• Directive: Give all of the listing again word for word, with images excluded.
--- Records Enclosed Below ---
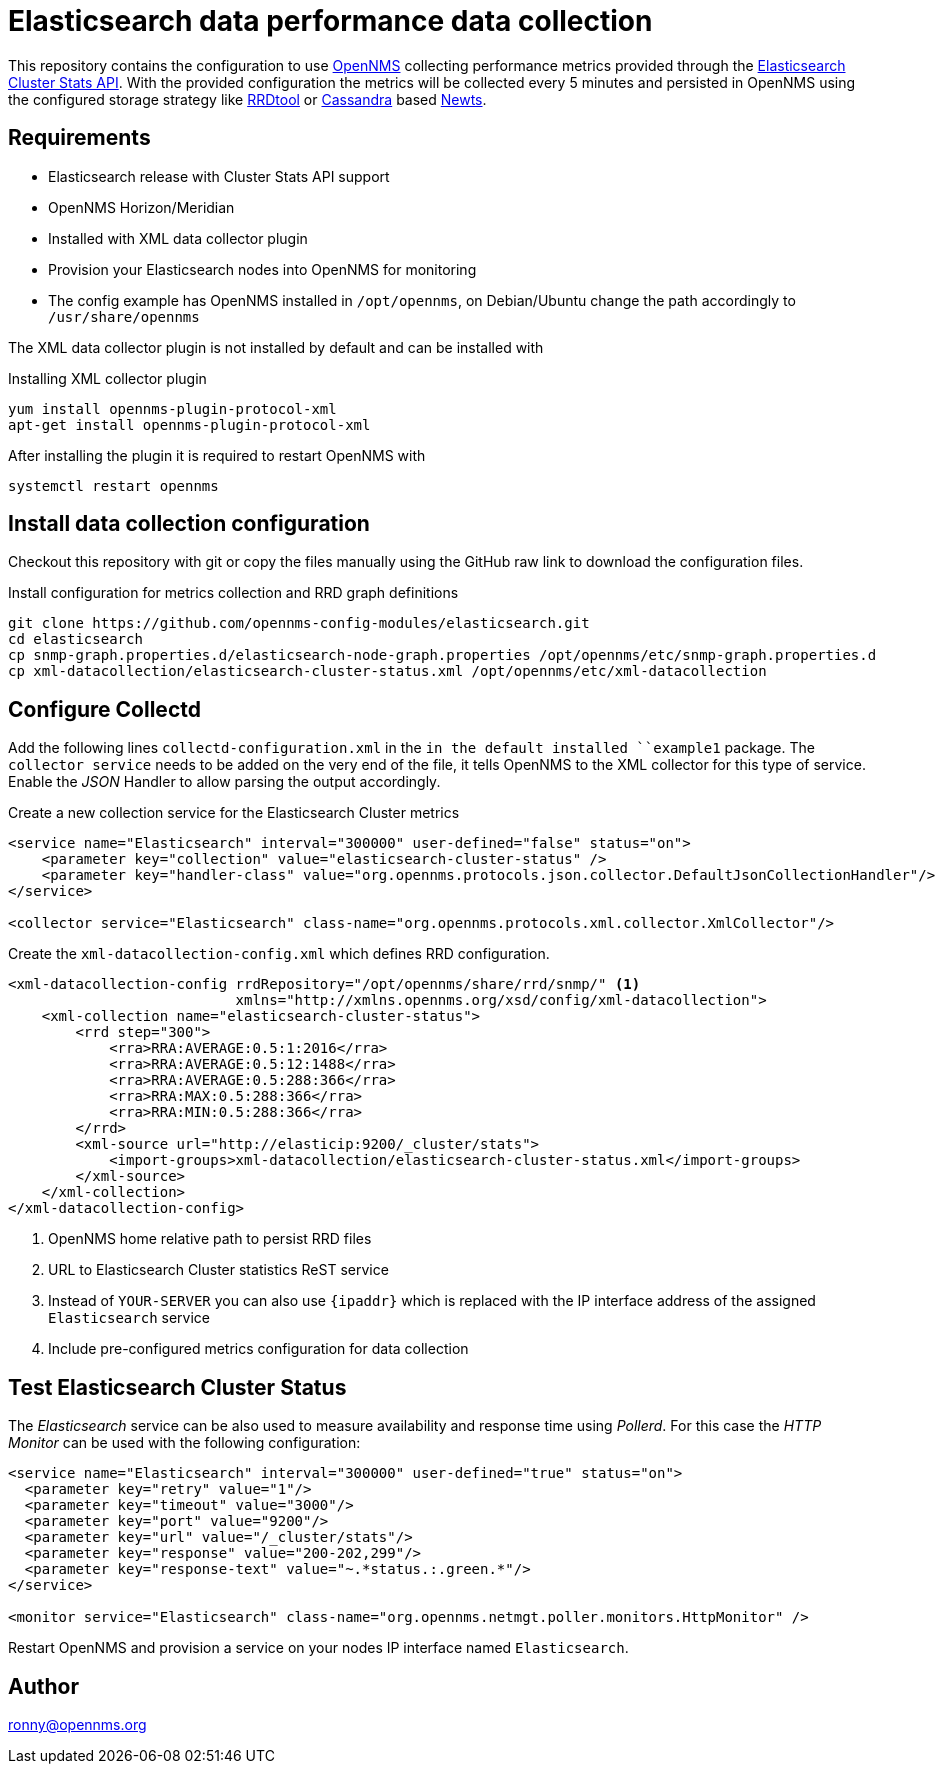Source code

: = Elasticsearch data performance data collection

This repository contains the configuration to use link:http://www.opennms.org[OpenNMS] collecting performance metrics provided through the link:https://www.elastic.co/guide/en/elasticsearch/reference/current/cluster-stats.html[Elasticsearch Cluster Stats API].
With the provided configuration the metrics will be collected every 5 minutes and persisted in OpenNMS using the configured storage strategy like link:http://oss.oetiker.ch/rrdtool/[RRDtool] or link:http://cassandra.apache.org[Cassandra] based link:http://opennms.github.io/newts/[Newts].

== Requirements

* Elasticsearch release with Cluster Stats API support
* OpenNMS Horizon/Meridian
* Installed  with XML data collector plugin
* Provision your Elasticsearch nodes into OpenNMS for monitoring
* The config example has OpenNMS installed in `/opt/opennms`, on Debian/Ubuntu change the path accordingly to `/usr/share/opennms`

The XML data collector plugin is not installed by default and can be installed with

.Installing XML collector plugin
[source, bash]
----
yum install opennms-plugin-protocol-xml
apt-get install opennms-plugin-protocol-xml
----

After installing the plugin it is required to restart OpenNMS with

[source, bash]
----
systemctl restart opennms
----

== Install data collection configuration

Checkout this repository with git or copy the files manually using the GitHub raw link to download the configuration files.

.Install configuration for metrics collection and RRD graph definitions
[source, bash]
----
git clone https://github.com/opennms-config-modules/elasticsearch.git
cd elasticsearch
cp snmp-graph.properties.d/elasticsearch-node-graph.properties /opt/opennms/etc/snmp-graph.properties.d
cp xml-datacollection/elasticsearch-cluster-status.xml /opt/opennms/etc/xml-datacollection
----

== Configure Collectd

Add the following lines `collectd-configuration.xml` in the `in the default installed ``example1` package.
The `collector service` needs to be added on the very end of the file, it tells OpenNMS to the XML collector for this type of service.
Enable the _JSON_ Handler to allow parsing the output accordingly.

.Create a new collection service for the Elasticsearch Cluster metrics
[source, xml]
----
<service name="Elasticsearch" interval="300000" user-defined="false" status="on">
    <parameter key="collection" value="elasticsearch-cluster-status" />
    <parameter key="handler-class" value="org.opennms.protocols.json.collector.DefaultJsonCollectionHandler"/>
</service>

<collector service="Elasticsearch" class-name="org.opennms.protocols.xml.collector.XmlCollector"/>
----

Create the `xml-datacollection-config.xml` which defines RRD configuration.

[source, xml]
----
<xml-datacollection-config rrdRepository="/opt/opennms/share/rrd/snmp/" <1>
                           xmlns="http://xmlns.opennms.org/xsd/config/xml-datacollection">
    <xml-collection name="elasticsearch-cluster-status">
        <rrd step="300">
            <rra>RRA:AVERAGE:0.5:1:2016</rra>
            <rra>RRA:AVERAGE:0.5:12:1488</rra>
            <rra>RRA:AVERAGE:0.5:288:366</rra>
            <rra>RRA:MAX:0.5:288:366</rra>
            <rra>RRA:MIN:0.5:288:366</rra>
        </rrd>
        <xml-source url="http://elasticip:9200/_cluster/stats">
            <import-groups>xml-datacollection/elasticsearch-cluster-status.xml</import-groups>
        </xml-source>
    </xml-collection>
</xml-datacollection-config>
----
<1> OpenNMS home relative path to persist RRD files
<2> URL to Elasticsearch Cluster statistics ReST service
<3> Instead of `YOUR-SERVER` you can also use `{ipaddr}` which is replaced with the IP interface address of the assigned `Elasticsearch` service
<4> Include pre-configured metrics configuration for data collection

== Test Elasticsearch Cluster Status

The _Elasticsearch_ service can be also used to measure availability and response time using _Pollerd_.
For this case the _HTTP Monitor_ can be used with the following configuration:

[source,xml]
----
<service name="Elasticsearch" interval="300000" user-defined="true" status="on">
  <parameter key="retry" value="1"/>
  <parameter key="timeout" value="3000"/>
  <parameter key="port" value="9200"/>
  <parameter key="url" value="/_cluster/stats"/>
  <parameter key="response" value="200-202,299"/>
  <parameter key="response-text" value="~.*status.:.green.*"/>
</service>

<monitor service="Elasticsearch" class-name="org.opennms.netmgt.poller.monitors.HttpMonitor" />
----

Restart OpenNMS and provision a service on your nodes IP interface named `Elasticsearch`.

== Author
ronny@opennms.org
--- End of Enclosed Records ---
• Problem solution:
Source code

: = Elasticsearch data performance data collection

This repository contains the configuration to use link:http://www.opennms.org[OpenNMS] collecting performance metrics provided through the link:https://www.elastic.co/guide/en/elasticsearch/reference/current/cluster-stats.html[Elasticsearch Cluster Stats API].
With the provided configuration the metrics will be collected every 5 minutes and persisted in OpenNMS using the configured storage strategy like link:http://oss.oetiker.ch/rrdtool/[RRDtool] or link:http://cassandra.apache.org[Cassandra] based link:http://opennms.github.io/newts/[Newts].

== Requirements

* Elasticsearch release with Cluster Stats API support
* OpenNMS Horizon/Meridian
* Installed  with XML data collector plugin
* Provision your Elasticsearch nodes into OpenNMS for monitoring
* The config example has OpenNMS installed in `/opt/opennms`, on Debian/Ubuntu change the path accordingly to `/usr/share/opennms`

The XML data collector plugin is not installed by default and can be installed with

.Installing XML collector plugin
[source, bash]
----
yum install opennms-plugin-protocol-xml
apt-get install opennms-plugin-protocol-xml
----

After installing the plugin it is required to restart OpenNMS with

[source, bash]
----
systemctl restart opennms
----

== Install data collection configuration

Checkout this repository with git or copy the files manually using the GitHub raw link to download the configuration files.

.Install configuration for metrics collection and RRD graph definitions
[source, bash]
----
git clone https://github.com/opennms-config-modules/elasticsearch.git
cd elasticsearch
cp snmp-graph.properties.d/elasticsearch-node-graph.properties /opt/opennms/etc/snmp-graph.properties.d
cp xml-datacollection/elasticsearch-cluster-status.xml /opt/opennms/etc/xml-datacollection
----

== Configure Collectd

Add the following lines `collectd-configuration.xml` in the `in the default installed ``example1` package.
The `collector service` needs to be added on the very end of the file, it tells OpenNMS to the XML collector for this type of service.
Enable the _JSON_ Handler to allow parsing the output accordingly.

.Create a new collection service for the Elasticsearch Cluster metrics
[source, xml]
----
<service name="Elasticsearch" interval="300000" user-defined="false" status="on">
    <parameter key="collection" value="elasticsearch-cluster-status" />
    <parameter key="handler-class" value="org.opennms.protocols.json.collector.DefaultJsonCollectionHandler"/>
</service>

<collector service="Elasticsearch" class-name="org.opennms.protocols.xml.collector.XmlCollector"/>
----

Create the `xml-datacollection-config.xml` which defines RRD configuration.

[source, xml]
----
<xml-datacollection-config rrdRepository="/opt/opennms/share/rrd/snmp/" <1>
                           xmlns="http://xmlns.opennms.org/xsd/config/xml-datacollection">
    <xml-collection name="elasticsearch-cluster-status">
        <rrd step="300">
            <rra>RRA:AVERAGE:0.5:1:2016</rra>
            <rra>RRA:AVERAGE:0.5:12:1488</rra>
            <rra>RRA:AVERAGE:0.5:288:366</rra>
            <rra>RRA:MAX:0.5:288:366</rra>
            <rra>RRA:MIN:0.5:288:366</rra>
        </rrd>
        <xml-source url="http://elasticip:9200/_cluster/stats">
            <import-groups>xml-datacollection/elasticsearch-cluster-status.xml</import-groups>
        </xml-source>
    </xml-collection>
</xml-datacollection-config>
----
<1> OpenNMS home relative path to persist RRD files
<2> URL to Elasticsearch Cluster statistics ReST service
<3> Instead of `YOUR-SERVER` you can also use `{ipaddr}` which is replaced with the IP interface address of the assigned `Elasticsearch` service
<4> Include pre-configured metrics configuration for data collection

== Test Elasticsearch Cluster Status

The _Elasticsearch_ service can be also used to measure availability and response time using _Pollerd_.
For this case the _HTTP Monitor_ can be used with the following configuration:

[source,xml]
----
<service name="Elasticsearch" interval="300000" user-defined="true" status="on">
  <parameter key="retry" value="1"/>
  <parameter key="timeout" value="3000"/>
  <parameter key="port" value="9200"/>
  <parameter key="url" value="/_cluster/stats"/>
  <parameter key="response" value="200-202,299"/>
  <parameter key="response-text" value="~.*status.:.green.*"/>
</service>

<monitor service="Elasticsearch" class-name="org.opennms.netmgt.poller.monitors.HttpMonitor" />
----

Restart OpenNMS and provision a service on your nodes IP interface named `Elasticsearch`.

== Author
ronny@opennms.org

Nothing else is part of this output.